In a town, there are n people labeled from 1 to n. There is a rumor that one of these people is secretly the town judge.

If the town judge exists, then:

  1. The town judge trusts nobody.
  2. Everybody (except for the town judge) trusts the town judge.
  3. There is exactly one person that satisfies properties 1 and 2.

You are given an array trust where trust[i] = [ai, bi] representing that the person labeled ai trusts the person labeled bi.

Return the label of the town judge if the town judge exists and can be identified, or return -1 otherwise.


Example 1:

Input: n = 2, trust = [[1,2]]
Output: 2

Example 2:

Input: n = 3, trust = [[1,3],[2,3]]
Output: 3

Example 3:

Input: n = 3, trust = [[1,3],[2,3],[3,1]]
Output: -1



  • 1 <= n <= 1000
  • 0 <= trust.length <= 104
  • trust[i].length == 2
  • All the pairs of trust are unique.
  • ai != bi
  • 1 <= ai, bi <= n

Let’s treat the given scenario as a directed graph in which an edge from person a to b shows that a trusts b.
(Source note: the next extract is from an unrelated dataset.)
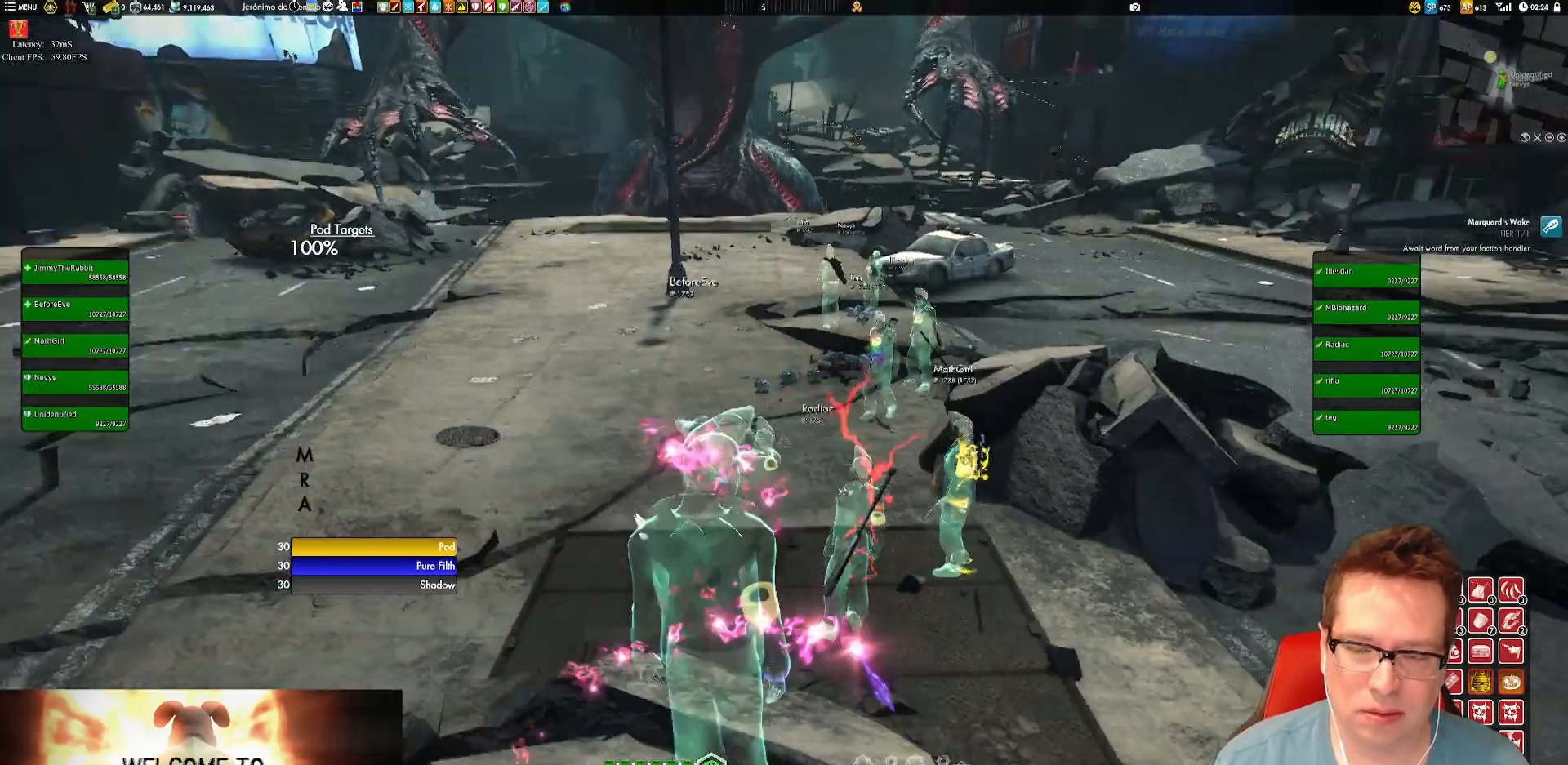
{"buttons": [], "left_stick": "center", "right_stick": "center", "events": [[16, "right_stick", "center"], [83, "left_stick", "right"], [216, "A", "down"], [317, "A", "up"], [350, "left_stick", "center"]]}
A town judge does not trust anybody thus, town judge has no outgoing edge. All other n-1 persons trust town judge thus, total n-1 incoming edge towards town judge from all other person.

We can further understand that difference between number of incoming edges and number of outgoing edges is n-1 for town judge only.

If we talk about a simple person then he will surely trust town judge thus min(outgoing edges)=1 and in best case even if all other person trust him(of course town judge won’t trust him) thus max(incoming edges)= n-2.

The maximum difference between incoming and outgoing edges for this person is n-2-(1) = n-3.

Also if there is no town judge then no person can achieve the n-1 difference between a number of incoming and outgoing edges.

Now, our main task is to calculate the difference i.e. number of incoming edges – number of outgoing edges for each person. We will do so by traversing the trust array row-wise.

In any row, there are two elements. Left element is who trusts and right element is whom the left element trusts.

Thus left element has outgoing edge to right element. Hence, difference value for left element will decrease by 1 and for right element, increase by 1.
In our code, we have used netTrustGains array for this task. Each index i of this array shows the difference value for ith person.

After traversing trust array, we will run a loop for each person from 1 to n and check if any person has the difference value = n-1.
If such a person is found then we will return him else we will return -1.

import java.util.*; import java.lang.*; public class Solution { public static void main(String args[]) { int n = 3; int[][]trust = {{1,3},{2,3}}; System.out.println(findJudge(n,trust)); } public static int findJudge(int n, int[][] trust) { int[]netTrustGains=new int[n+1]; for(int[]i:trust){ netTrustGains[i[0]]--; netTrustGains[i[1]]++; } int judge=-1; for(int i=1;i<=n;i++){ if(netTrustGains[i]==n-1){ judge=i; } } return judge; } }

Complexity Analysis for Find the Town Judge Solution

Time Complexity

O(max(n,trust.size())) : We have traversed the trust loop linearly and another loop is of size n to check the netTrustGains for each person from 1 to n.

Space Complexity 

O(n) : We have created an array netTrustGains of size n+1 thus space complexity O(n).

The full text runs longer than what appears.